DATA EXCERPTS Block Start
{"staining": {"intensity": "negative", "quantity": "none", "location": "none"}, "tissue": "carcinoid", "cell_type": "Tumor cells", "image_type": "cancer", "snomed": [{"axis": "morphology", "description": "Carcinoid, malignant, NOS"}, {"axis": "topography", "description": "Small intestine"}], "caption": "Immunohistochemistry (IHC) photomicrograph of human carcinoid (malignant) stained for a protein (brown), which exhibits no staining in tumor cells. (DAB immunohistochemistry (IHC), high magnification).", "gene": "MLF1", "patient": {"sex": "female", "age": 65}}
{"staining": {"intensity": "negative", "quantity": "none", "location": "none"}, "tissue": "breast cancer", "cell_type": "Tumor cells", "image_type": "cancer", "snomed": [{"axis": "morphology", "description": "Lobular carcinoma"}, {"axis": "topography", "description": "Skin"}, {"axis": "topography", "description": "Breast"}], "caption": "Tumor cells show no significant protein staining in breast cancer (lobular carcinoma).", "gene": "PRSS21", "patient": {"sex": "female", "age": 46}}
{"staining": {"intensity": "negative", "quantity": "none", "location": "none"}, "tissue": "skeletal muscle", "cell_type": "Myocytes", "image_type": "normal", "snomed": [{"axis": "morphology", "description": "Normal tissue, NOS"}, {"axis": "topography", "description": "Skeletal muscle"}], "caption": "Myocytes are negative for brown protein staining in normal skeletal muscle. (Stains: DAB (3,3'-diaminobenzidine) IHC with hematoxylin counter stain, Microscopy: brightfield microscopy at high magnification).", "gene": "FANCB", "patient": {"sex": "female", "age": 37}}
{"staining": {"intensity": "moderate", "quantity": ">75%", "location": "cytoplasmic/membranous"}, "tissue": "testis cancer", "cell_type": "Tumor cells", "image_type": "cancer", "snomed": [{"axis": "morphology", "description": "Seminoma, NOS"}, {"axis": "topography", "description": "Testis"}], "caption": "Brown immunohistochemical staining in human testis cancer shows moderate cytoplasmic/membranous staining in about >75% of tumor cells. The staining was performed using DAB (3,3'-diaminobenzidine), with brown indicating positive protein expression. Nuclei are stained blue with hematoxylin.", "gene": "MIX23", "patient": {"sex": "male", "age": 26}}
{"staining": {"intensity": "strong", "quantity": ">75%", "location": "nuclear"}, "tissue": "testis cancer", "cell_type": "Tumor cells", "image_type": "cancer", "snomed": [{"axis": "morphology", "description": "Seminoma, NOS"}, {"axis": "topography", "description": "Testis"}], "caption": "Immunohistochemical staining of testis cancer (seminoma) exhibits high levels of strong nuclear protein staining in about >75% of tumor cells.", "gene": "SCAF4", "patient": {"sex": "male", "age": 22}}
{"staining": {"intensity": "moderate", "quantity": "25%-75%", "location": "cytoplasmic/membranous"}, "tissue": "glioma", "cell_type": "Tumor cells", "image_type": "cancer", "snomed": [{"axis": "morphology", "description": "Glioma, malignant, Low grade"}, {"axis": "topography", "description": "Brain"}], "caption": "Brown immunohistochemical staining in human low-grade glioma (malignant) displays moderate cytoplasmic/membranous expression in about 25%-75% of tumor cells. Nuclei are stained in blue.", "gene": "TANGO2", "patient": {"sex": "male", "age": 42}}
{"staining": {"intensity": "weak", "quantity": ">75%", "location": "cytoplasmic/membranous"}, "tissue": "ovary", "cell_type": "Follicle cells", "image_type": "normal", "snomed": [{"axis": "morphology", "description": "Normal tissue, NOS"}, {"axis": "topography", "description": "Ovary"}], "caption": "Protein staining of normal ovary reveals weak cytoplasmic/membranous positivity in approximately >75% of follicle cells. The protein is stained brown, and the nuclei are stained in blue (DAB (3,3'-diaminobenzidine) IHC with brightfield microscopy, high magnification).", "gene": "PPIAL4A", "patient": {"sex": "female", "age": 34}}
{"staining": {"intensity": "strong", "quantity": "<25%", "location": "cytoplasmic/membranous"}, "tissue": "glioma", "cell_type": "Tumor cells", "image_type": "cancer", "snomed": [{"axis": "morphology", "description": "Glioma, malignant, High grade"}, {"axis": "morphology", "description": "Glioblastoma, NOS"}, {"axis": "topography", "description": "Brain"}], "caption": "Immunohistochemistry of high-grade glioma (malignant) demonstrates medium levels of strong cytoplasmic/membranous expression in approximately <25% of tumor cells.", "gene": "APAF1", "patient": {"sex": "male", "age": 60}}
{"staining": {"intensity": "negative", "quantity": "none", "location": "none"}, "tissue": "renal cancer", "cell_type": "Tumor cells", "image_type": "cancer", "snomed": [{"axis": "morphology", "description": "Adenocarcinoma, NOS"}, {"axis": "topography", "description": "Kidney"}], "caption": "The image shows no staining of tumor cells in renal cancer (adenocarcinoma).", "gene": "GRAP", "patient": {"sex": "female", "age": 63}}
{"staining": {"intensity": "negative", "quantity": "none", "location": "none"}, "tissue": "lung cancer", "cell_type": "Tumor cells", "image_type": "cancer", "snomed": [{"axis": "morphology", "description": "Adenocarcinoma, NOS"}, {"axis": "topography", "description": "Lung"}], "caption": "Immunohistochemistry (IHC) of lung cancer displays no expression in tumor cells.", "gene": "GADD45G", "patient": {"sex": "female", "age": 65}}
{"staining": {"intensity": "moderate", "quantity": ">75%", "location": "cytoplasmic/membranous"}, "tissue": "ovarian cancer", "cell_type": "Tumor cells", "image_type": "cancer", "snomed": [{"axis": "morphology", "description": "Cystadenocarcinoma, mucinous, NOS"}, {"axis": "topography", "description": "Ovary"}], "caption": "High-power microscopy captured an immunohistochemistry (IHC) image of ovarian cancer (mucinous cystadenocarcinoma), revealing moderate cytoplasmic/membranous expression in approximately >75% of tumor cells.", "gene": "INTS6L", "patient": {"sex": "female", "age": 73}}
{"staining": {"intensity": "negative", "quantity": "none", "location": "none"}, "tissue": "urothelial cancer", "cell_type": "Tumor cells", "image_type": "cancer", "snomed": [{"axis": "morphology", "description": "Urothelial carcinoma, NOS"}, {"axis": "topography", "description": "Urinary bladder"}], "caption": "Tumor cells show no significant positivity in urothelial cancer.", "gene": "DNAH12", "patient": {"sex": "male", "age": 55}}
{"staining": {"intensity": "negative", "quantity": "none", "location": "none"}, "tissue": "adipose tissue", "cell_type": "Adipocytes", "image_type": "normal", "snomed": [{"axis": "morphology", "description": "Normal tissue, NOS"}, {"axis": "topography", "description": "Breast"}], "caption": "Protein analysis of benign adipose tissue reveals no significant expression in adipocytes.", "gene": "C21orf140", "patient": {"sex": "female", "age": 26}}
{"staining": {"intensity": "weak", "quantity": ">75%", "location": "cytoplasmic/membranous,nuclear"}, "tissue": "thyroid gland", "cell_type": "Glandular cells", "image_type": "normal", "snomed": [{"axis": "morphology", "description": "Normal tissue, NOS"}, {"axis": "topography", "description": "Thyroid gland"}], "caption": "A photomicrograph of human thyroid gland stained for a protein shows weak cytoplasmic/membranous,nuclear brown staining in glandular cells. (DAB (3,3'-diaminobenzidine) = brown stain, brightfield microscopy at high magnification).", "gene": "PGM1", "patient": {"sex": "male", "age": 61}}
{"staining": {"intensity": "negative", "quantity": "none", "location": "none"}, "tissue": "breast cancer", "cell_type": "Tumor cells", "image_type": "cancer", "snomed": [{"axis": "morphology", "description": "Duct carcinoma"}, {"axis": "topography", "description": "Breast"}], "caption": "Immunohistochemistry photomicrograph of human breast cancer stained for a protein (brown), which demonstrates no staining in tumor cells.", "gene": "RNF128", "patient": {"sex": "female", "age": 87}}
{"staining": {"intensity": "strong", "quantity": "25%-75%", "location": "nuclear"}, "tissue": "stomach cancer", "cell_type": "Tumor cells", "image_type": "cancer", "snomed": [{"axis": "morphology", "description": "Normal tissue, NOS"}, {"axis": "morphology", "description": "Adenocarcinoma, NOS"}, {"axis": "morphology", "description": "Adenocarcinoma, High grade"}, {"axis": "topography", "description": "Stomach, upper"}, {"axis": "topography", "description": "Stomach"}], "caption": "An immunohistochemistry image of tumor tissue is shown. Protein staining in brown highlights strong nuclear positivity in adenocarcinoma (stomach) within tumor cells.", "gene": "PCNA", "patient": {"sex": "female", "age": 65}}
DATA EXCERPTS Block End
Return each line above where the word "blue" shows up.

### [RESPONSE BELOW]
{"staining": {"intensity": "moderate", "quantity": ">75%", "location": "cytoplasmic/membranous"}, "tissue": "testis cancer", "cell_type": "Tumor cells", "image_type": "cancer", "snomed": [{"axis": "morphology", "description": "Seminoma, NOS"}, {"axis": "topography", "description": "Testis"}], "caption": "Brown immunohistochemical staining in human testis cancer shows moderate cytoplasmic/membranous staining in about >75% of tumor cells. The staining was performed using DAB (3,3'-diaminobenzidine), with brown indicating positive protein expression. Nuclei are stained blue with hematoxylin.", "gene": "MIX23", "patient": {"sex": "male", "age": 26}}
{"staining": {"intensity": "moderate", "quantity": "25%-75%", "location": "cytoplasmic/membranous"}, "tissue": "glioma", "cell_type": "Tumor cells", "image_type": "cancer", "snomed": [{"axis": "morphology", "description": "Glioma, malignant, Low grade"}, {"axis": "topography", "description": "Brain"}], "caption": "Brown immunohistochemical staining in human low-grade glioma (malignant) displays moderate cytoplasmic/membranous expression in about 25%-75% of tumor cells. Nuclei are stained in blue.", "gene": "TANGO2", "patient": {"sex": "male", "age": 42}}
{"staining": {"intensity": "weak", "quantity": ">75%", "location": "cytoplasmic/membranous"}, "tissue": "ovary", "cell_type": "Follicle cells", "image_type": "normal", "snomed": [{"axis": "morphology", "description": "Normal tissue, NOS"}, {"axis": "topography", "description": "Ovary"}], "caption": "Protein staining of normal ovary reveals weak cytoplasmic/membranous positivity in approximately >75% of follicle cells. The protein is stained brown, and the nuclei are stained in blue (DAB (3,3'-diaminobenzidine) IHC with brightfield microscopy, high magnification).", "gene": "PPIAL4A", "patient": {"sex": "female", "age": 34}}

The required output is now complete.